TRECHO DO DOCUMENTO:
Hélio Rocha

Possui graduação em Comunicação Social – Jornalismo pela Universidade Federal de Juiz de Fora (2013). Atualmente é repórter de meio ambiente e direitos sociais em Plurale em Revista e correspondente em Pequim.

Coluna

Hollywood, o woke e uma velha política

"Um dos fenômenos mais interessantes a se discutir é o dos filmes bíblicos dos anos 1950"

Uma das discussões mais comuns sobre o cinema é quanto ao seu uso ideológico, o que hoje se tornou marcante por conta da chamada “cultura woke”, quando os filmes, e a produção cultural em geral, assumiram ostensivamente os valores seculares contemporâneos. Entretanto, negligencia-se o quanto isso esteve presente em toda a história do cinema, fazendo parecer que o que existia anteriormente era um cinema “neutro”.

Para demonstrar que nada há de mais fajuto, pode-se recorrer a quaisquer períodos do cinema. A ideologia sempre esteve ali, marcadamente aquela do país dominante, onde se produzia ou de onde se financiava determinada produção. O cinema dos anos da Guerra Fria produziu anos e anos de filmes antirrussos de forma geral, os anos 1990 foram uma celebração à globalização, o fascismo e o nazismo já se utilizaram do cinema, o racismo americano já produziu filmes em nome da Ku Klux Klan etc.

Em sendo isso uma realidade, um dos fenômenos mais interessantes a se discutir é o dos filmes bíblicos dos anos 1950.

O cristão sob ameaça do ateu

O imperador Nero, em “Qvo vadis”. Ameaça aos cristãos, tal qual com Stalin

A Guerra Fria era uma realidade, nos anos 1950 e 1960, como jamais fora após essas décadas. O período de testes das primeiras bombas atômicas, da crise dos mísseis, da ascensão do socialismo em revoluções em Cuba e na China, seria arrefecido a partir dos anos 1970 até o mundo mudar no início dos anos 1990. Portanto, nessa época se encontra o coração do medo ao socialismo e a tudo que ele trazia.

Para além de toda perda de liberdade e socialização forçada da propriedade, questões mais restritas ao social e econômico, algo tocava profundamente o cidadão comum: o pânico social, mesmo em países distantes do comunismo, em relação ao ateísmo representado pelo materialismo histórico marxista. Este que, embora não fosse realmente o que houvesse nas sociedades comunistas, haja vista que a atual Rússia é um país cristão, era um imaginário: todos seriam ateizados numa ditadura totalitária comunista.

DADOS FORNECIDOS:
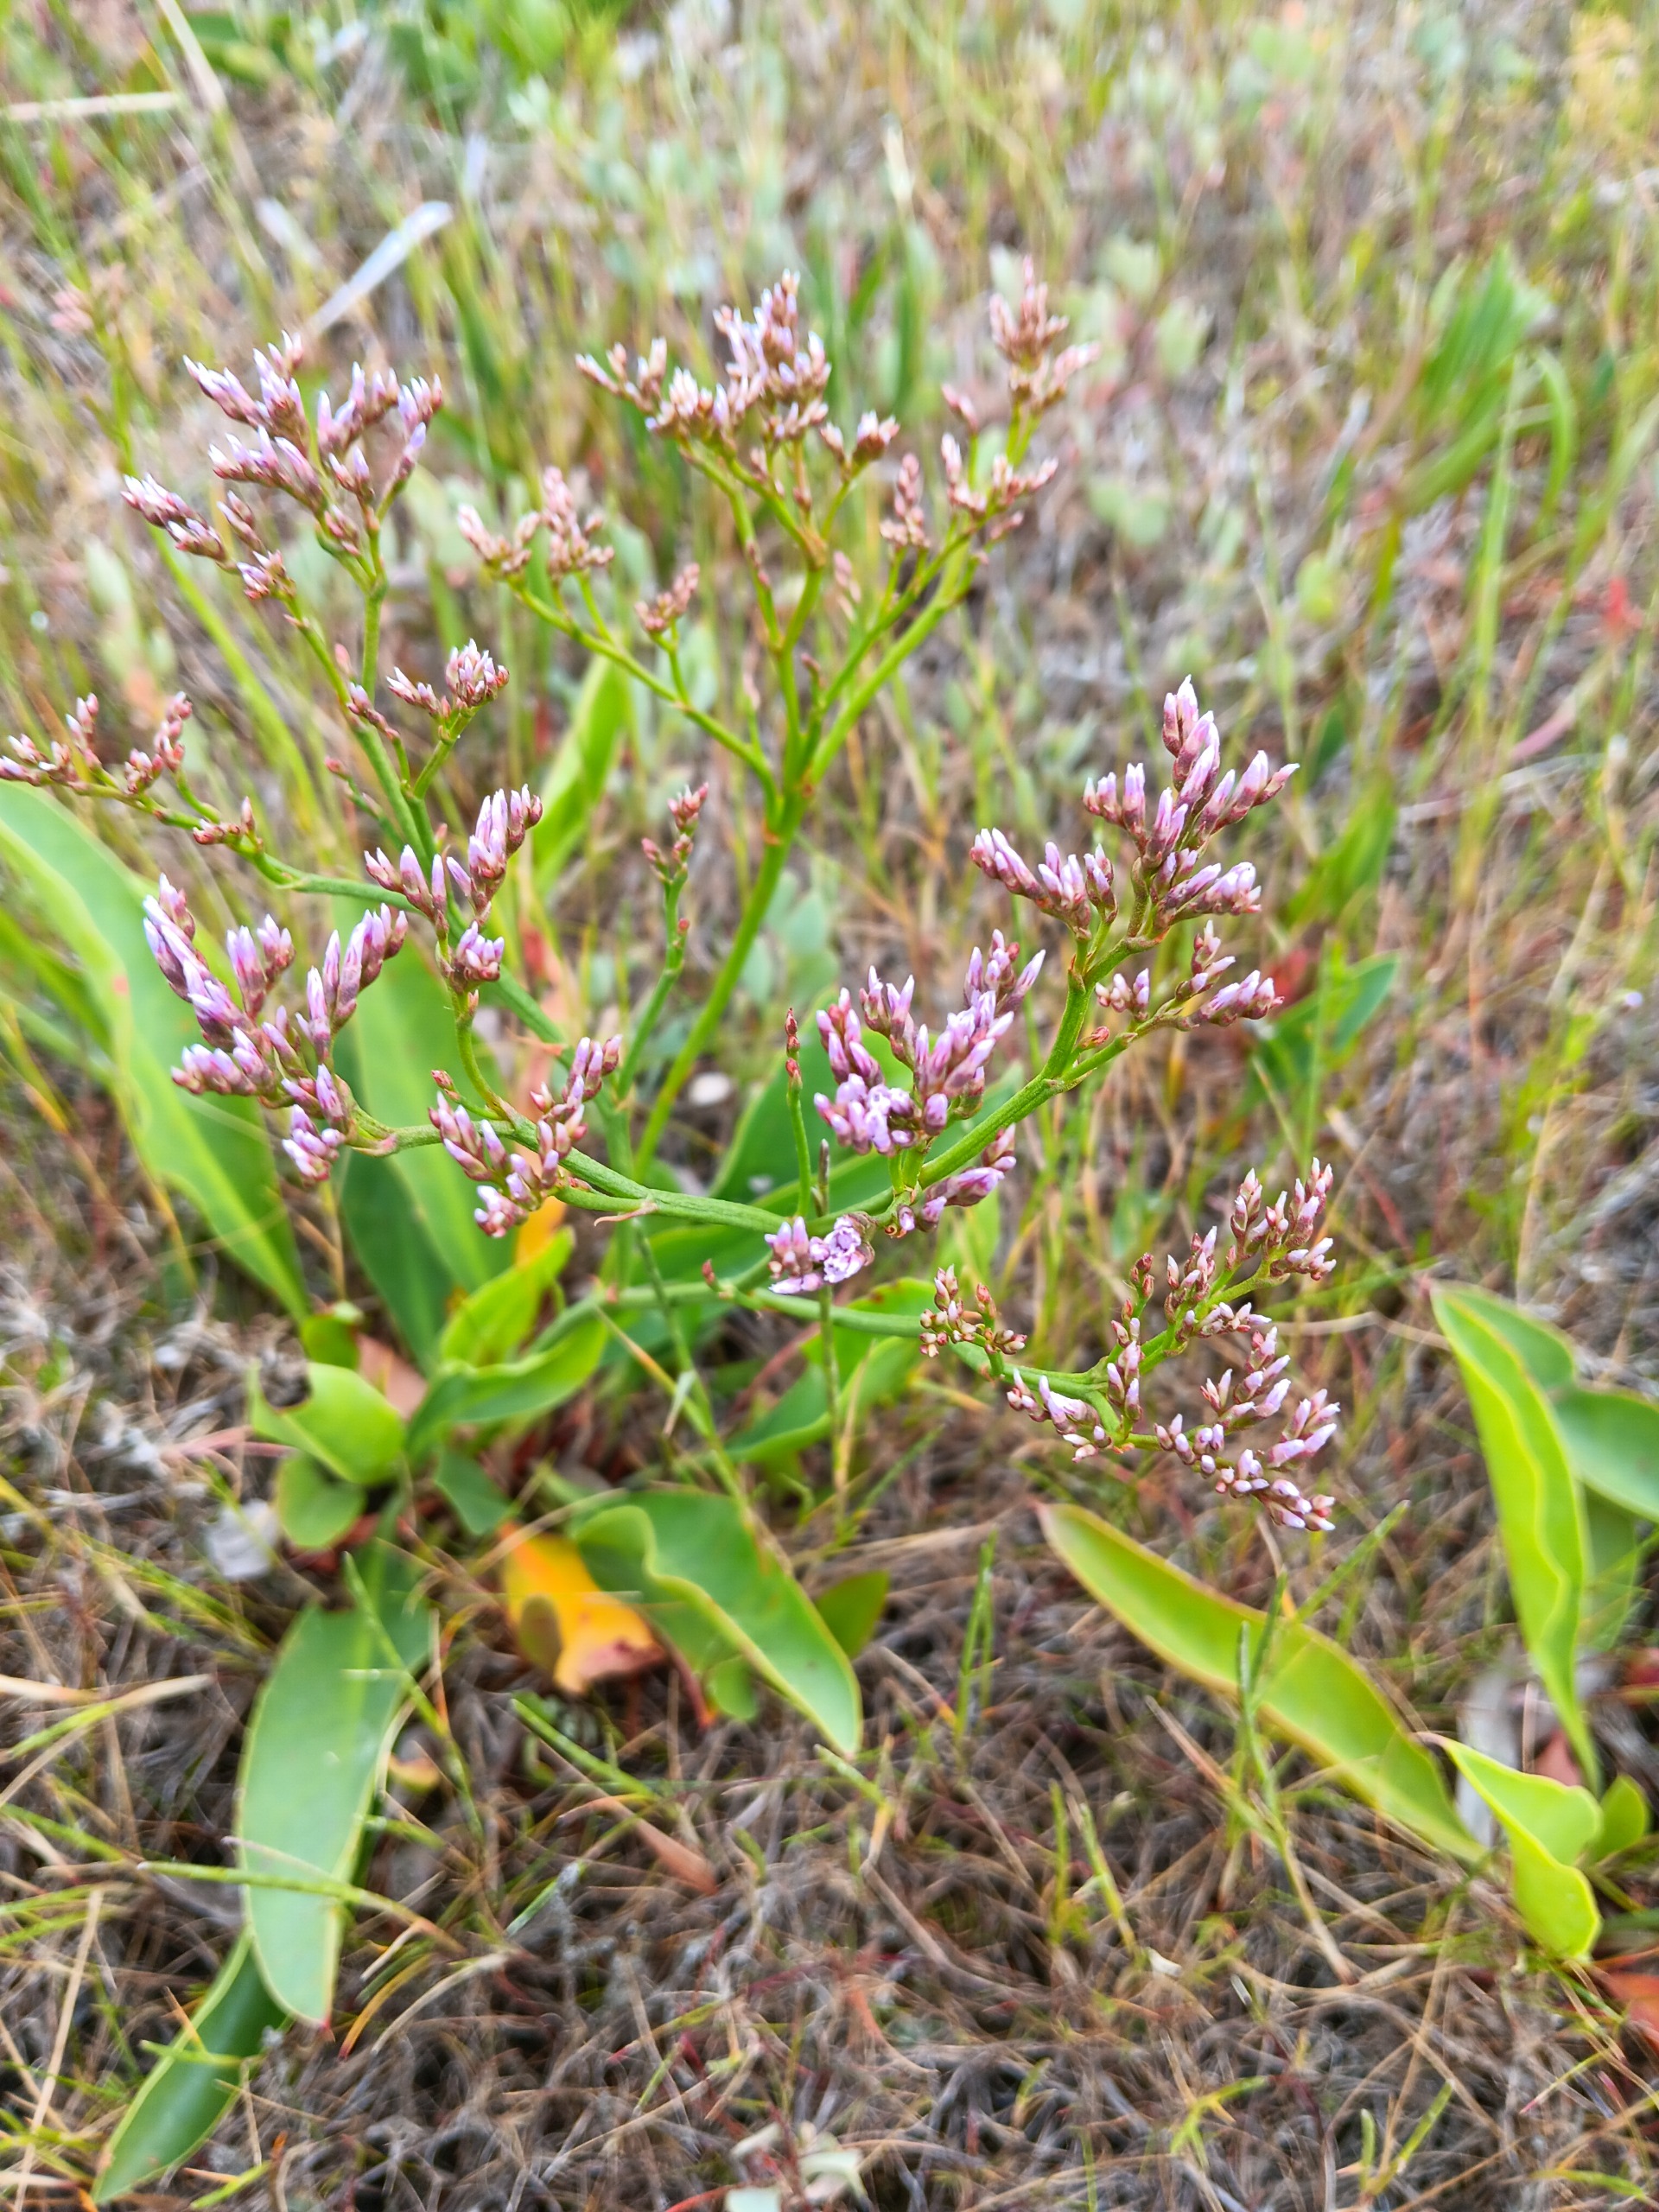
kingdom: Plantae
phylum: Tracheophyta
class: Magnoliopsida
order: Caryophyllales
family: Plumbaginaceae
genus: Limonium
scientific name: Limonium vulgare
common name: Tætblomstret hindebæger
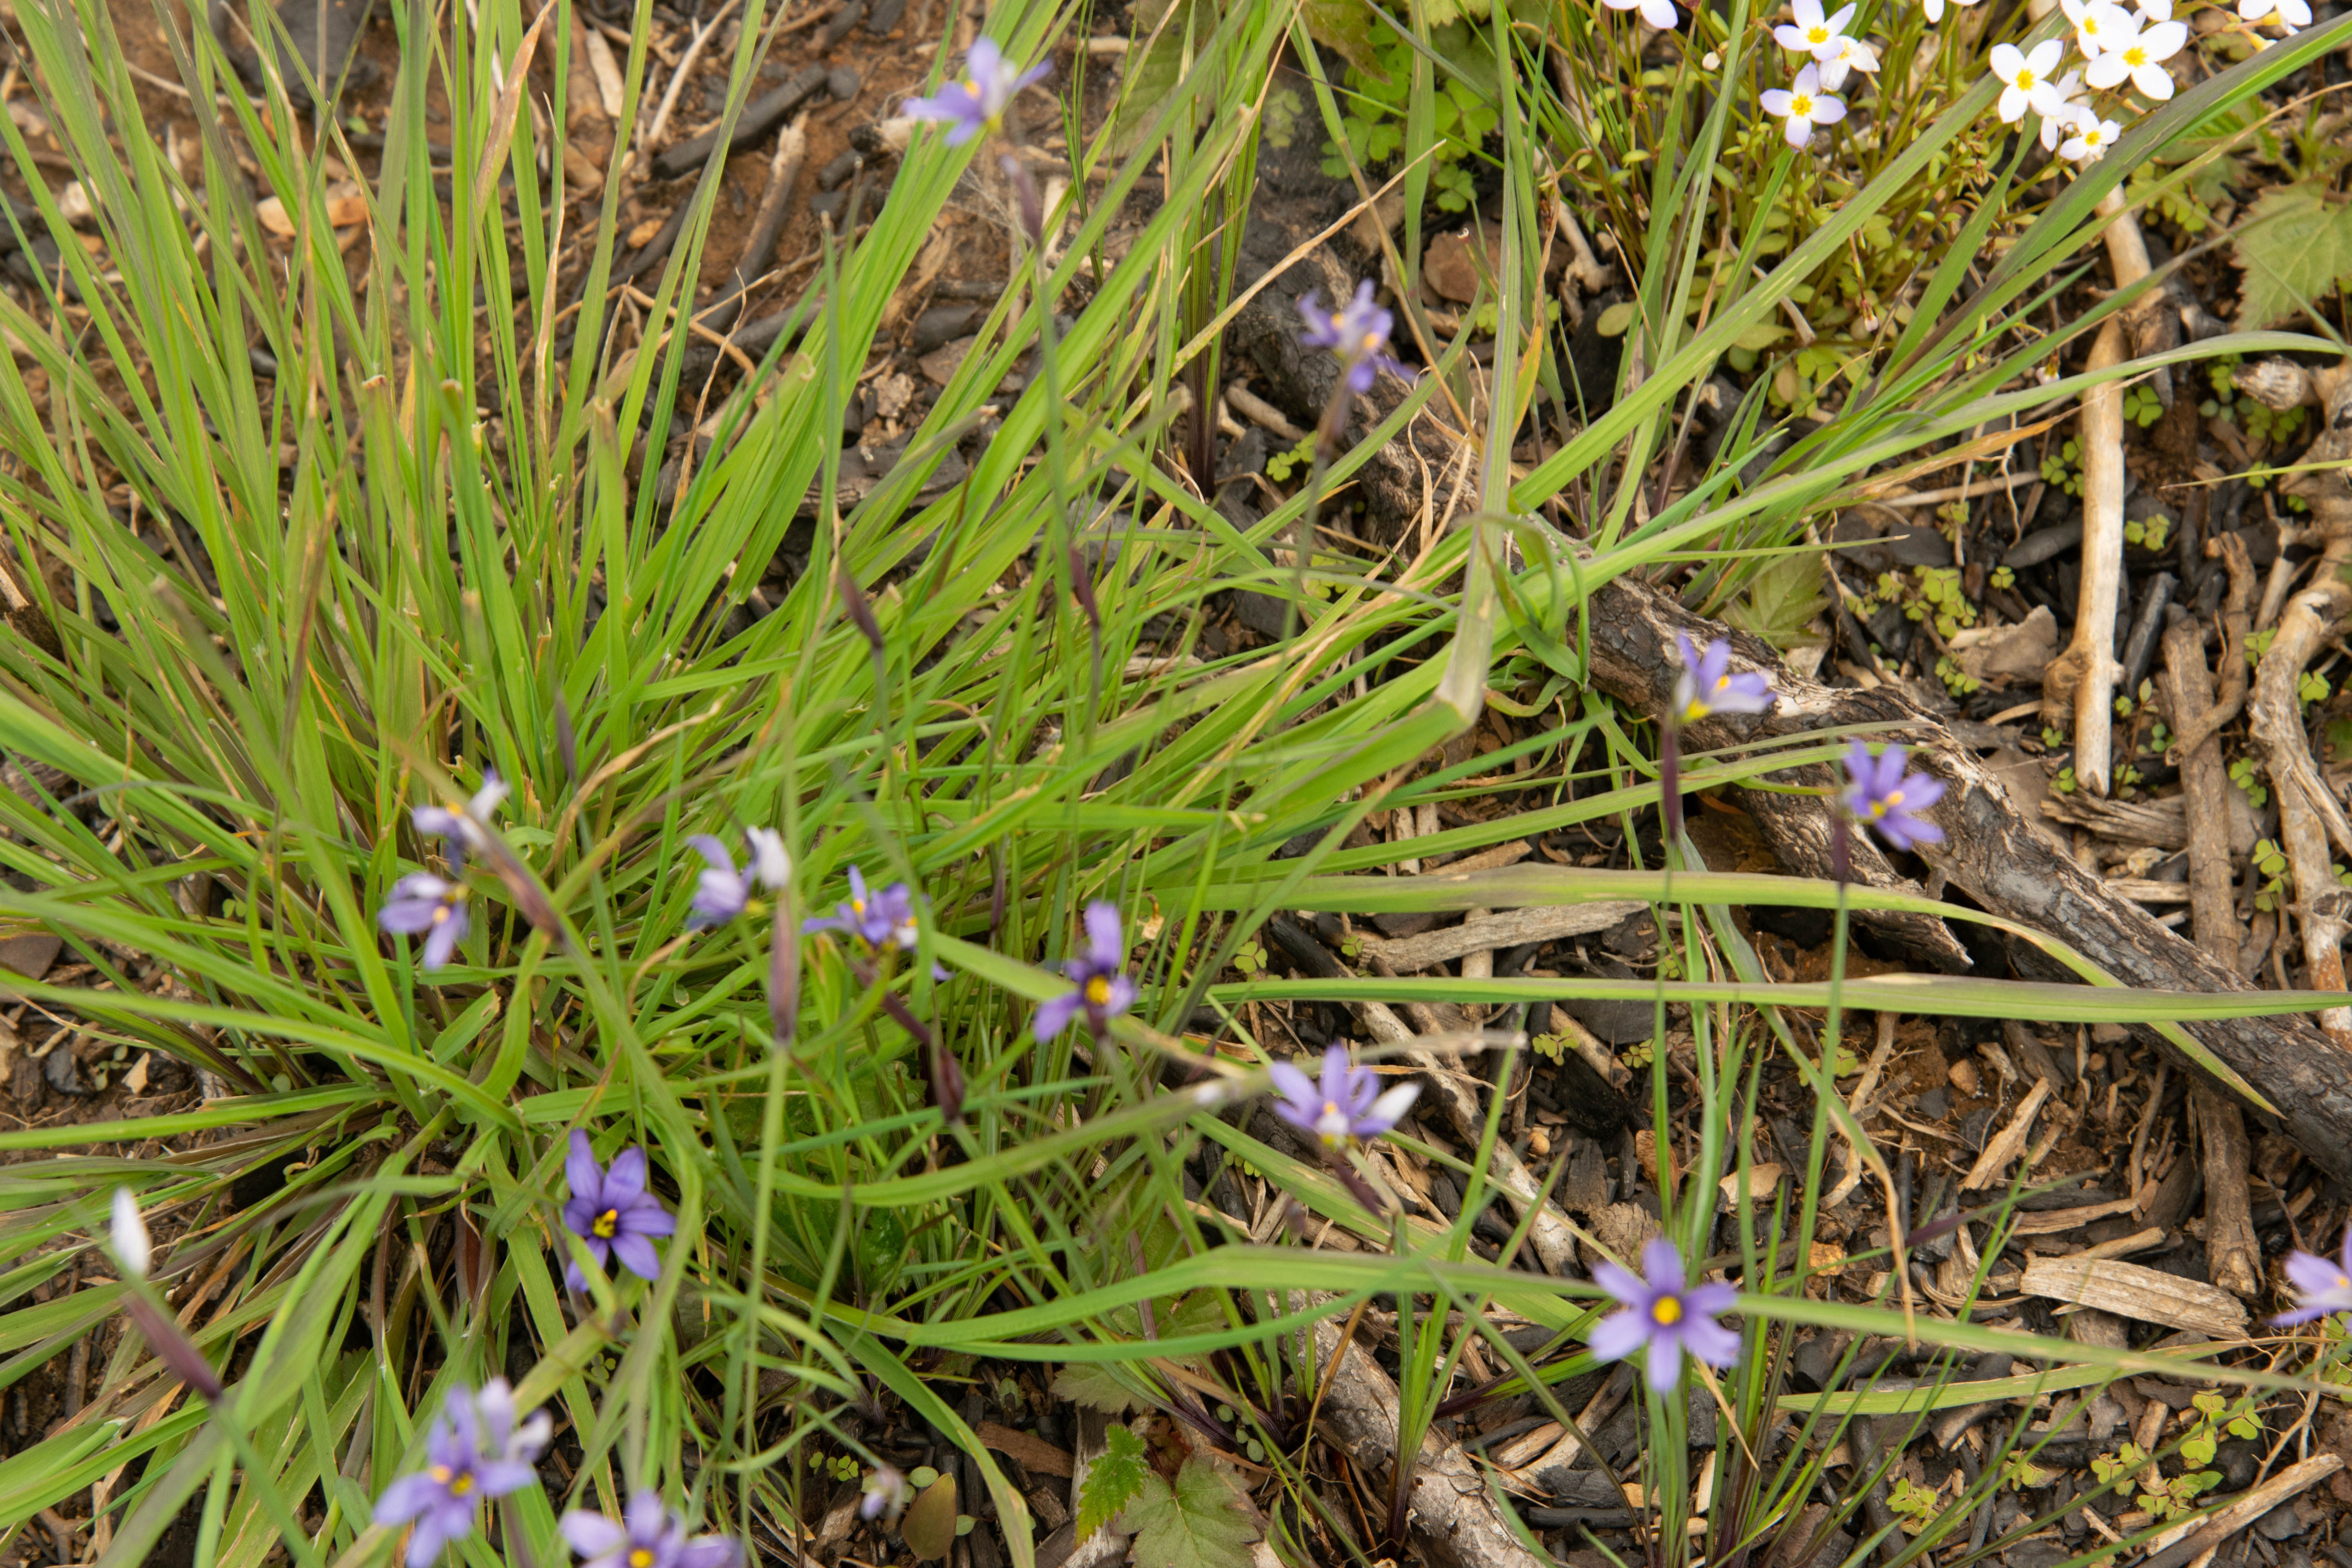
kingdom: Plantae
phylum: Tracheophyta
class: Liliopsida
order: Asparagales
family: Iridaceae
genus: Sisyrinchium
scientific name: Sisyrinchium mucronatum
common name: Eastern blue-eyed-grass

TRABALHO A REALIZAR:
A. Qual fenômeno a coluna sobre Hollywood e a cultura woke aponta como um dos mais interessantes a se discutir?
B. Dê prosseguimento à coluna sobre Hollywood e a cultura woke a partir do ponto em que o texto se encerra.

CONJUNTO DE RESPOSTAS:
A. Os filmes bíblicos dos anos 1950.

B.
Por isso, hollywood daquela época mais que investiu em filmes bíblicos. Bastiões do cinema como “Os dez mandamentos” (1956), “Quo vadis” (1951), “O manto sagrado” (1953) e o mais que consagrado “Ben-Hur” (1959) nada mais foram que uma miscelânea de histórias da bíblia, ou relacionadas a ela. O roteiro, numa hollywood que vinha de histórias complexas como as dos anos 1940, mais destacadamente “Casablanca” (1941), os filmes do Chaplin, caiu na reprodução simplificada de histórias religiosas.

A ferramenta era um instrumento claro da propaganda norte-americana, num momento em que, encerrada a Segunda Guerra Mundial, não se sabia se a terceira não poderia vir da União Soviética, tampouco se uma revolução não poderia eclodir dentro de qualquer país, com o apoio do Estado socialista. Portanto, o fator unificador era o cristianismo, ele mesmo que, agora, fervorosamente se coloca como opositor da cultura “woke”.

Arte e política caminham (e se perdem) juntas

Em “Ben-Hur”, o sacrifício cristão é vivido pelo protagonista e identificado com o público

O cinema com carga ideológica é algo quase pleonástico. Durante mais de cem anos, vai e vem com períodos de maior conformação de pensamento em relação ao sistema que o controla, ou maior liberdade criativa. Os anos 1970, 80, 90 e 2000s produziriam grandes obras autoriais, desde Tubarão (1975), de Steven Spielberg, até Borat (2006), de Sasha Baron Cohen. O que existe atualmente é uma resposta a um mundo em crise: quando o capitalismo não entrega ganhos sociais reais, recorre à venda de bens simbólicos.

Exatamente o fator dos anos 1950. Ante a ascensão da China, do multilateralismo e a consequente dificuldade ocidental em gerar prosperidade, já que o capital não opera exclusivamente em função das potências ocidentais e a distribuição do bolo se torna mais desigual na base, é preciso entregar algum medo ou ganho à classe trabalhadora. O ganho, antes a liberdade individual, é o ganho simbólico da sociedade de direitos. O medo, que antes era o ateísmo, é a incivilidade democrática e para com as minorias, creditada aos países emergentes.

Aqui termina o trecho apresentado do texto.